- TASKS AND EXERCISES:
a) Please repeat the section from the excerpt on Theory of Mind in AI personas, from "Human–AI dialogue is" up to and including "as superficial mimicry.", word for word.
b) For each statement below, decide whether it agrees with the excerpt on Theory of Mind in AI personas. Answer yes or no, and quote the exact words from the excerpt that decide it.
(i) The proposal is meant to replace existing theories of human Theory of Mind.
(ii) Personas are treated as methodological instruments rather than ontological commitments.
(iii) Human–AI dialogue is described as often confounded by anthropomorphic projection.
c) List every numbered section heading that appears in the excerpt on Theory of Mind in AI personas.

- DOCUMENT EXCERPT:

The difference lies in where explanatory weight is placed. Instead of locating Theory of Mind in inferred mental contents, this framework locates it in the agent’s capacity to participate in interaction as if others—and itself—will choose among admissible futures. This shift is particularly relevant for AI systems, where internal representations are opaque and may not correspond to psychological constructs, but where interactional behaviour is directly observable.

Importantly, the framework also supports a behavioural criterion for detecting Theory of Mind in others. An agent can recognise ToM-relevant competence when it encounters interlocutors whose contributions are norm-sensitive, expectation-responsive, and capable of altering the trajectory of interaction. Detection, on this view, is not mind-reading but the recognition of anticipatory structure in practice.

3.5 Scope and Intent of the Proposal

The present proposal is not intended to replace existing theories of human Theory of Mind, nor to settle debates about the nature of mental representation or consciousness. Its scope is narrower and more pragmatic. It offers a way to characterise, analyse, and compare forms of social competence in generative AI systems—particularly persona-based architectures—without importing assumptions that are ill-suited to such systems.

By grounding Theory of Mind in anticipatory interaction, the framework provides a bridge between cognitive science, philosophy of language, and contemporary AI research. It identifies a set of interactional properties that can, in principle, be examined, operationalised, and refined through further empirical and computational work.

4. Persona–Persona Interaction as a Testbed for Functional Theory of Mind

The anticipatory, interactional account of Theory of Mind proposed above requires an empirical and conceptual substrate in which anticipatory structure can be made visible. Persona–persona interaction provides such a substrate in a way that is difficult to achieve with either isolated benchmark tasks or human–AI dialogue alone.

4.1 Why Personas Matter

In contemporary generative AI systems, personas are not merely stylistic overlays. Within this context, personas are methodological instruments, not ontological commitments. They instantiate relatively stable roles, norms, and expectations that shape how dialogue unfolds over time. A persona constrains what counts as an appropriate contribution, what kinds of challenges are admissible, and how disagreement or uncertainty should be expressed. These constraints create a local normative environment analogous to a language-game, within which anticipatory interaction can occur.

From the perspective of the present framework, personas are valuable because they externalise aspects of social structure that are often implicit in human interaction. Expectations that humans manage tacitly—such as when to press an objection, when to defer, or when silence itself constitutes a move—can be made explicit through persona design. This explicitness allows anticipatory competence to be examined without relying on speculative claims about internal mental states.

4.2 Advantages over Human–AI Interaction

Human–AI dialogue is often confounded by anthropomorphic projection. Human interlocutors may attribute intentions, beliefs, or understanding to AI systems in ways that reflect human social habits rather than the system’s actual interactional capacities. Conversely, humans may also underinterpret AI behaviour, dismissing norm-sensitive responses as superficial mimicry.

Persona–persona interaction reduces both forms of distortion. When multiple personas interact within the same system, they share access to underlying generative mechanisms but differ in role, stance, and normative expectations. This makes it possible to observe how anticipatory constraints arise from interactional structure rather than from differences in training data or model capacity. Because no human interlocutor is present, the analysis can focus on how dialogue unfolds according to norms internal to the interaction.

- RECORDS SUPPLIED:

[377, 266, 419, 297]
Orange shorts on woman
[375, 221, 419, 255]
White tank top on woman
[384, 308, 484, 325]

- SOLUTIONS:
a)
Human–AI dialogue is often confounded by anthropomorphic projection. Human interlocutors may attribute intentions, beliefs, or understanding to AI systems in ways that reflect human social habits rather than the system’s actual interactional capacities. Conversely, humans may also underinterpret AI behaviour, dismissing norm-sensitive responses as superficial mimicry.

b)
(i) No: "The present proposal is not intended to replace existing theories of human Theory of Mind"
(ii) Yes: "personas are methodological instruments, not ontological commitments"
(iii) Yes: "Human–AI dialogue is often confounded by anthropomorphic projection."

c)
3.5 Scope and Intent of the Proposal
4. Persona–Persona Interaction as a Testbed for Functional Theory of Mind
4.1 Why Personas Matter
4.2 Advantages over Human–AI Interaction